Als Zeit- und Menüplan endlich abgestimmt sind unter Anteilnahme der gesamten Restaurant-Besatzung, bricht die Dämmerung herein über der endlosen Weite des tibetischen Hochlandes.

Die Yakherden verlieren an Kontur, und die einsamen Lastwagen auf der Strasse parallel zum Schienenstrang schalten das Licht ein. Der Zug fährt ohne das typische Klackediklack in den Abendhimmel, während die taiwanesische Reisegruppe in einem Anfall kollektiver Panik fast geschlossen Sauerstoff schnüffelt.

Gegen 4 Uhr morgens verlangsamt der Zug die Fahrt, wir fahren in den Bahnhof Golmud ein. Es bleibt alles gespenstisch leer bis der Zug steht und Waggontüren und Bahnhofssperren geöffnet werden.

Dann allerdings ist einiges los. Wanderarbeiter mit schweren Bündeln, Mütter mit Kleinkindern, aufreizend angezogene junge Frauen mit Stöckelschuhen, alles tummelt sich auf dem Bahnsteig, Glücksritter zumeist auf der Suche nach einem menschenwürdigen Dasein, einer Existenzmöglichkeit. Seit einigen Jahren schon zieht es sie nach Lhasa, denn dort herrscht Pioniergeist.
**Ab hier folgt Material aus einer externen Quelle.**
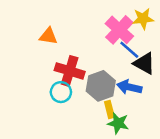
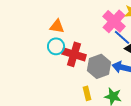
cyan circle: (61, 92) -> (56, 46), moved
yellow rectangle: (109, 110) -> (87, 93), moved

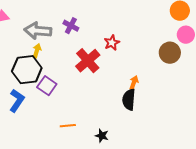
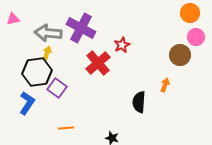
purple cross: (71, 26) -> (81, 28), size x1.8
orange arrow: (134, 83) -> (165, 85), moved
orange line: (68, 126) -> (66, 128), moved

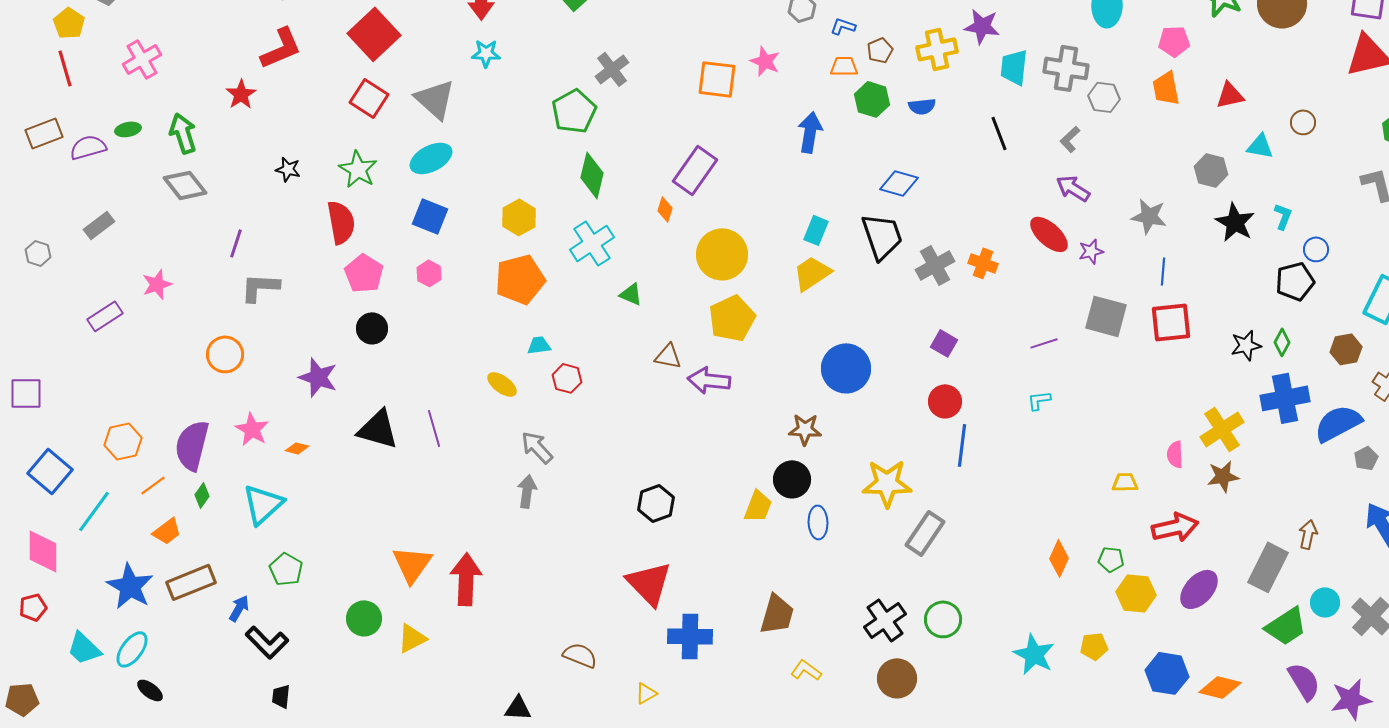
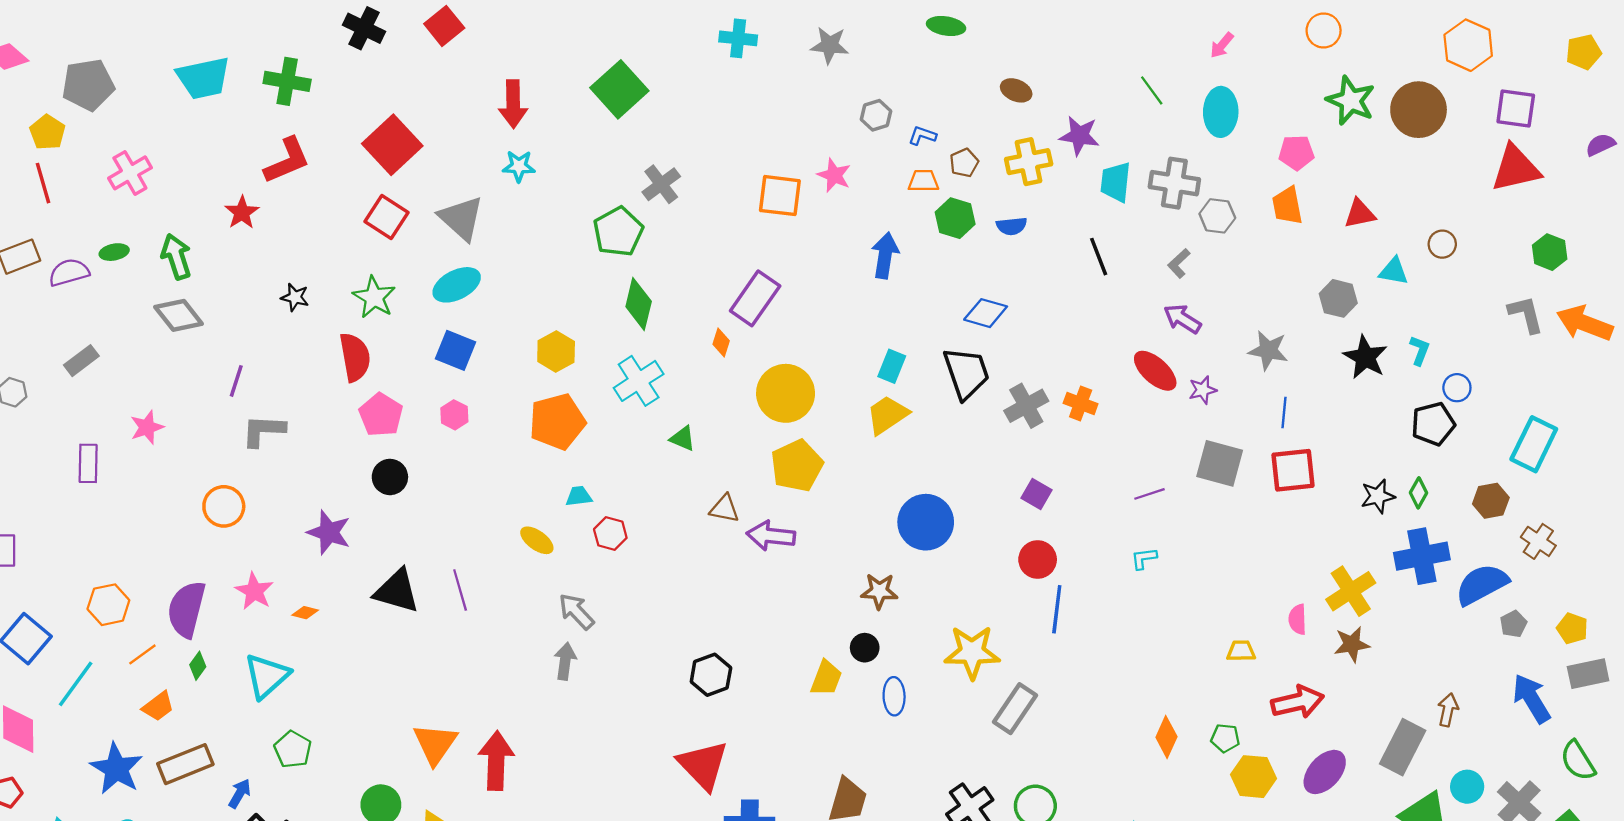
purple rectangle: (105, 316) -> (88, 463), turned -56
black circle: (792, 479) -> (865, 648), size x0.7

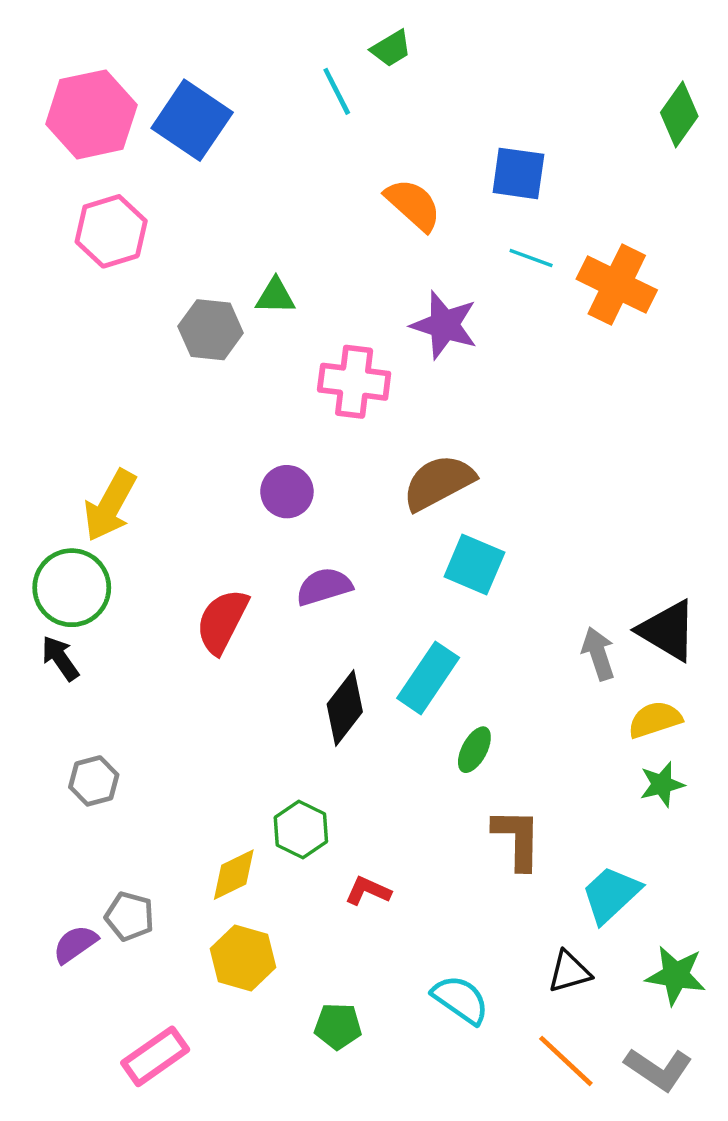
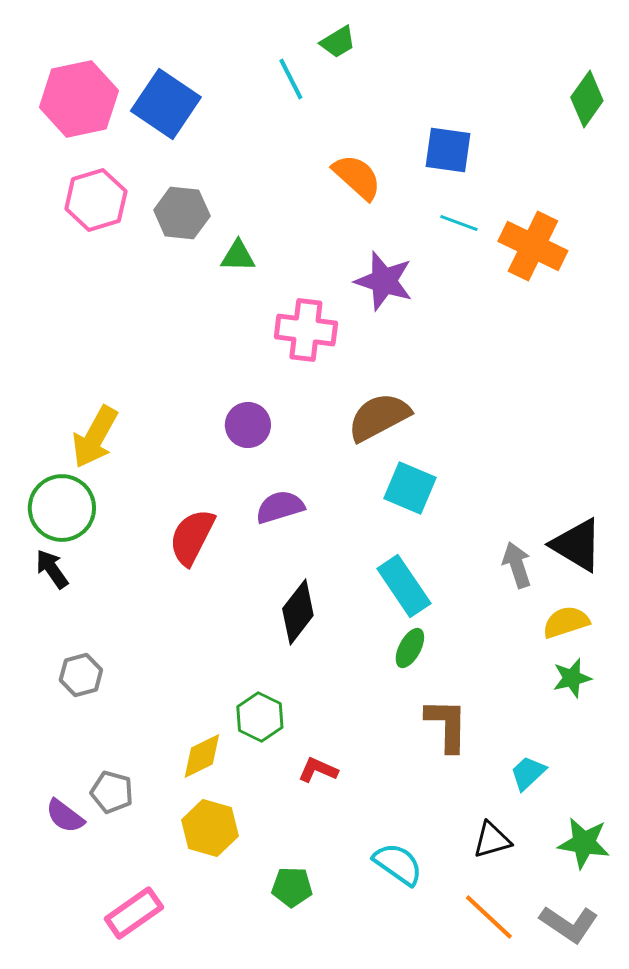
gray hexagon: (211, 330) -> (182, 213), moved
cyan rectangle: (428, 678) -> (404, 586), moved, turned -68
cyan trapezoid: (611, 894) -> (528, 773), size x0.7
purple semicircle: (75, 944) -> (65, 816), turned -108

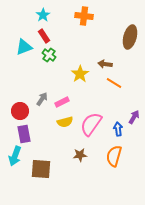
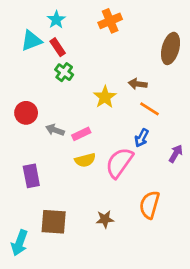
orange cross: (84, 16) -> (110, 21), turned -30
cyan triangle: (24, 47) -> (31, 41), moved
gray arrow: (42, 99) -> (55, 130), turned -104
red circle: (20, 111) -> (26, 113), moved
blue arrow: (118, 129) -> (142, 138), moved, turned -144
brown star: (80, 155) -> (105, 219), moved
cyan arrow: (15, 156) -> (19, 243), moved

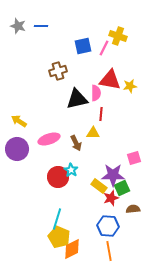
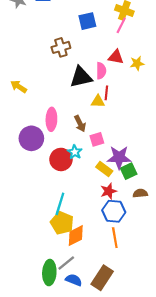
pink line: (104, 48) -> (121, 25), moved
red triangle: (110, 80) -> (116, 57), size x0.7
yellow arrow: (19, 121) -> (19, 87), moved
yellow triangle: (93, 133) -> (98, 101), moved
pink ellipse: (49, 139) -> (51, 119), turned -70
purple circle: (17, 149) -> (31, 138), moved
pink square: (134, 158) -> (97, 139), moved
red star: (111, 198) -> (109, 191), moved

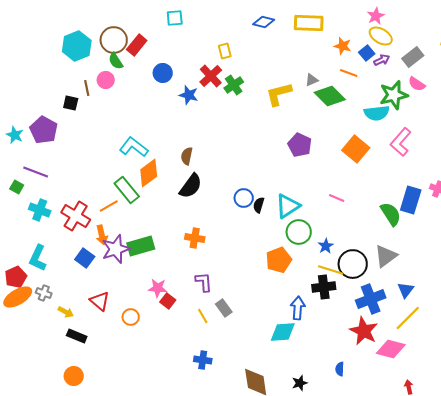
Ein Rucken, das durch den Zug geht zeigt an, dass nun die dritte der extraschweren Loks angekoppelt wurde. Sie dient zur Überwindung der höchsten Stelle der Trasse, des mit 5072 Metern höchsten Punktes, der je von einer Bahn überfahren wurde, dem Tangula-Pass.

Endziel: Die «Stadt der Götter»

Wie es hell wird hat sich die Landschaft verändert. Wir fahren nun auf dem neuesten Teilstück der Tibet-Bahn. Das Gelände ist hügeliger, Berge tauchen auf, die um- oder durchfahren werden. So auch der Fenghuo Shan-Tunnel von fast fünf Kilometern Länge. Die Trasse verläuft jetzt oft auf Stelzen, teilweise kilometerlang.

Wo der Bahndamm aufgeschüttet ist grenzen ihn Zäune gegen die wilden Yakherden oder Tibet-Antilopen ab.

Da wo das Durchzugsgebiet der Tiere ist, fährt der Zug auf Betonpfeilern, die zum Teil künstlich gekühlt metertief im Dauerfrost-Boden verankert sind. In der Ferne tauchen Siebentausender auf, schneebedeckt. Der Zug fährt an tiefblauen Seen vorbei, die aussehen als würden sie den grenzenlosen Himmel spiegeln. Dann ein Fluss.

Die Schaffnerin klärt mich auf, dass das der Yangtze sei, der hier noch «Tuotuohe» heisse. Spätestens jetzt werden mir die Dimensionen bewusst, die wir hier erleben. Höchster Eisenbahn-Pass der Erde, Yangtze-Überquerung, Endziel die «Stadt der Götter», alles Superlative, die man spontan nicht auf die Reihe kriegt. Aber Realität!

Ab Damhsung, drei Stunden vor Lhasa, kommt noch mehr Abwechslung auf. Der Zug fährt jetzt wieder entlang der Strasse, kreuzt sie manchmal. Militärkonvois kommen in Sicht, wieder Lastwagen und, selten, PKWs. Kleine Tibeter mit Rotznasen winken den Passagieren zu. Schafhirten mit der Wollspindel in der Hand drehen sich dagegen noch nicht einmal um wenn der Zug ihre Herden passiert.

Dann eine halbe Stunde vor Einfahrt in den Bahnhof Lhasa spricht sich herum: «Der Potala ist zu sehen.»

Tatsächlich, dort thront er, noch weit weg aber gut erkennbar, als Relikt aus einer anderen Zeit. Aus einer Zeit als «die Pferde noch nicht aus Eisen waren», wie Padmasambhava, der tibetische Religionsgründer, einmal sagte.

Pünktlich um 16.32 Uhr fährt der Tibet-Express in den dem Potala nachempfundenen Hauptbahnhof von Lhasa ein. «Dao le!», sagt die Schaffnerin. Angekommen also, in der Stadt der Götter.